----- Supplied passage

How to build a speaker identification system for recorded online meetings

For instance, a user may want to review action items set by their project manager during the last team call, or collect a quote from a particular speaker in a seminar. Most meeting platforms give limited solutions when it comes to this, leaving speakers with lengthy transcripts to go through.

Speaker identification is designed specifically for these use cases in mind. The feature relies on voice biometrics to distinguish and identify speakers in audio streams, providing organizations with more detailed insights into meetings.

This tutorial will guide you through constructing a speaker identification system (POC) for recorded video meetings, that can serve as a foundation for more advanced speaker-based features in your online meeting platforms and note-taking apps. You'll discover key methods and tools to recognize different speakers, enabling you to then creating meeting summaries, action items and more based on speaker metadata.

What is speaker identification, and how does it work?

In speech recognition, speaker identification is a process that identifies and distinguishes speakers based on their unique vocal characteristics. In this tutorial, we use speaker identification to analyze voice patterns and match them to known identities.

Our approach involves several key steps:

1. Speaker diarization: Using the pyannote library, we segment the audio recording into homogeneous parts, each associated with a specific speaker. This step is crucial as it allows us to separate the audio stream into individual speaker segments. To learn more about this, check our deep-dive into speaker diarization.
2. Speaker embedding extraction: We leverage a pre-trained encoder model from the speechbrain library to extract embeddings from the speech samples. These embeddings serve as compact representations of each speaker's voice characteristics.
3. Speaker identification: We use cosine similarity to match segment embeddings with pre-extracted speaker embeddings. By calculating the cosine distance (using scipy.spatial.distance.cosine), we can determine the identity of the speaker in each segment based on how similar the embeddings are to those of known speakers.

‍

This integrated approach of combining speaker diarization, embedding extraction, and cosine similarity allows for accurate identification of speakers, which enhances the management process and saves time. 

For example, a developer can use this technology to summarize meeting recordings by identifying segments where the project manager is speaking enabling the developer to quickly review tasks assigned by the project manager without having to listen to the entire meeting.

----------
----- Record extracts

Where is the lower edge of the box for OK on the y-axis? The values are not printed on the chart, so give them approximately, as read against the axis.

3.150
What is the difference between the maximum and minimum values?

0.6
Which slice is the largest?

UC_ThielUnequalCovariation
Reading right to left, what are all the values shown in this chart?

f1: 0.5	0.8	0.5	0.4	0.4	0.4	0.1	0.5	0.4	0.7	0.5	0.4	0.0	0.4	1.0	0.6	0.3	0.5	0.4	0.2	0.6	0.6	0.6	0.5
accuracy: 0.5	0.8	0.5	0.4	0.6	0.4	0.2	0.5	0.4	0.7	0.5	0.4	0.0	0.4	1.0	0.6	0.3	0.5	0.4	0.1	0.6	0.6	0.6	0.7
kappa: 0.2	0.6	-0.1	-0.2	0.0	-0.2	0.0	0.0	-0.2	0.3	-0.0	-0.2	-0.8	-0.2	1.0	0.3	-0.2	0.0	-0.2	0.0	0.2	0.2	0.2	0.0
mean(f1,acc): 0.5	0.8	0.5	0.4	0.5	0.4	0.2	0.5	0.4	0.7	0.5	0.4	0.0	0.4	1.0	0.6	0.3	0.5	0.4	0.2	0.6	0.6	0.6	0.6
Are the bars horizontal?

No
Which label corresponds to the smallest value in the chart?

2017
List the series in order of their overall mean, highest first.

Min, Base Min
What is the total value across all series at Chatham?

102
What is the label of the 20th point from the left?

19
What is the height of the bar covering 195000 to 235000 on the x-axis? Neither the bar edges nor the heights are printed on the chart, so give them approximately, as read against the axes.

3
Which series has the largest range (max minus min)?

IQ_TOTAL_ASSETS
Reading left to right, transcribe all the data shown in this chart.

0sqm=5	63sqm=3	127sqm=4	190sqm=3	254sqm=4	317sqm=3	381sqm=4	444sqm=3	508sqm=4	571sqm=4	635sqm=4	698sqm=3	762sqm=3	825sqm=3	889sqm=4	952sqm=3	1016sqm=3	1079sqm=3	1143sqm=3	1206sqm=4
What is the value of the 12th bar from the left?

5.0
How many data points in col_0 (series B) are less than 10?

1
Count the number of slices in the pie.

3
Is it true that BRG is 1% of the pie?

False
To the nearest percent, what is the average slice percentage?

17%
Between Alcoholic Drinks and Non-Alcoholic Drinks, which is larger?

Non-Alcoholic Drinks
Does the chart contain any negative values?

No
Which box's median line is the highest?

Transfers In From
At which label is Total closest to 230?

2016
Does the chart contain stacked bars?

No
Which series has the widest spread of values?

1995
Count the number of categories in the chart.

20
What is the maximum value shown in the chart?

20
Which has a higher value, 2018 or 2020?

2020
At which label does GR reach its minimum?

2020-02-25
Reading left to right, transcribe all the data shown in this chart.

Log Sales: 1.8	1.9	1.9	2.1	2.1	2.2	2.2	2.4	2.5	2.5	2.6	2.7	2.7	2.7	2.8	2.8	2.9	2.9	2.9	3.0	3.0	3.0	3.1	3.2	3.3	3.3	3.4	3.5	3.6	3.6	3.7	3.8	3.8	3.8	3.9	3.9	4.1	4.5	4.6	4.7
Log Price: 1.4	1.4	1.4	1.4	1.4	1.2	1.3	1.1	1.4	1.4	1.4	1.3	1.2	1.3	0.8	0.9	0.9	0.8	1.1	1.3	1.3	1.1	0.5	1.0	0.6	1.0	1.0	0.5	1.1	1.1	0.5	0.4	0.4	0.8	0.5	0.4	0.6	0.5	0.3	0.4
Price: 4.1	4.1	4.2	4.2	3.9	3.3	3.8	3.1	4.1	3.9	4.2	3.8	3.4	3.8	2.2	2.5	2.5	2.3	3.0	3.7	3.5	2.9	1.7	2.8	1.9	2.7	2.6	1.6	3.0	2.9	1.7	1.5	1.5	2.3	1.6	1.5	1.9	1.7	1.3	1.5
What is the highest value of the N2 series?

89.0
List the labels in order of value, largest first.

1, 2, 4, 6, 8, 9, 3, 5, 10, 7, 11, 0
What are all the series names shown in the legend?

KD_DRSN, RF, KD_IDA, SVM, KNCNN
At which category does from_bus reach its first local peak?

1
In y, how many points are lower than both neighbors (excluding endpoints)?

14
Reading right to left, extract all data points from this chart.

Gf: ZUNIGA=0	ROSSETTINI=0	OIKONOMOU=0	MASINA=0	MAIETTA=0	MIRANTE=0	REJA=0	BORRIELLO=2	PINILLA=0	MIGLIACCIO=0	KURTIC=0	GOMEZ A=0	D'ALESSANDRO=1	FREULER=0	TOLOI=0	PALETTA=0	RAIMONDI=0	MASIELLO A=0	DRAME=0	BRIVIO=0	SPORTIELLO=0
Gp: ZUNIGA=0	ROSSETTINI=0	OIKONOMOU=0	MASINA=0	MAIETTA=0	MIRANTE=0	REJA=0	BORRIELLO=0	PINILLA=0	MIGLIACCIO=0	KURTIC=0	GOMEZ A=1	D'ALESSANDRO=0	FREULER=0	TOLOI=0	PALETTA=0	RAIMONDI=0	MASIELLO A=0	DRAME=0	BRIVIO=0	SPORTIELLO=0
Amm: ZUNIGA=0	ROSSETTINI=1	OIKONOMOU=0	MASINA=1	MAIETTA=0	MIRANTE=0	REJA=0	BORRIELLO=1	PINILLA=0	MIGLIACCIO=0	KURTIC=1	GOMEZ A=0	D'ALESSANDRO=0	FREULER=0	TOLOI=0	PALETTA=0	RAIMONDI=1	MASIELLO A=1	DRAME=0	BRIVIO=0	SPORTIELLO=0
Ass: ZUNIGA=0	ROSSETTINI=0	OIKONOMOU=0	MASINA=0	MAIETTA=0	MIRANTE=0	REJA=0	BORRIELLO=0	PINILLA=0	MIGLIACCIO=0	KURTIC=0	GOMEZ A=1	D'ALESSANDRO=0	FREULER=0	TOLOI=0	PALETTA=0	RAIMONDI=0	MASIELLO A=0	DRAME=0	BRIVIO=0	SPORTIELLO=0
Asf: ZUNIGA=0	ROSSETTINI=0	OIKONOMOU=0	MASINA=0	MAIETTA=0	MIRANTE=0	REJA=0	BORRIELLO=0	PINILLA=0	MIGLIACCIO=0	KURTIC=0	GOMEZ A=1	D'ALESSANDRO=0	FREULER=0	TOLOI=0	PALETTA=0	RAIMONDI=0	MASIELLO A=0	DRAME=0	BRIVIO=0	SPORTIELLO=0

----------

[Instructions for the task]
Please answer these questions about the speaker identification tutorial, one per line:
(a) What does the speaker identification feature rely on to distinguish and identify speakers in audio streams?
(b) Which library is used to segment the audio recording into homogeneous parts?
(c) Which function is named for calculating the cosine distance?

[Your response]
(a) Voice biometrics
(b) pyannote
(c) scipy.spatial.distance.cosine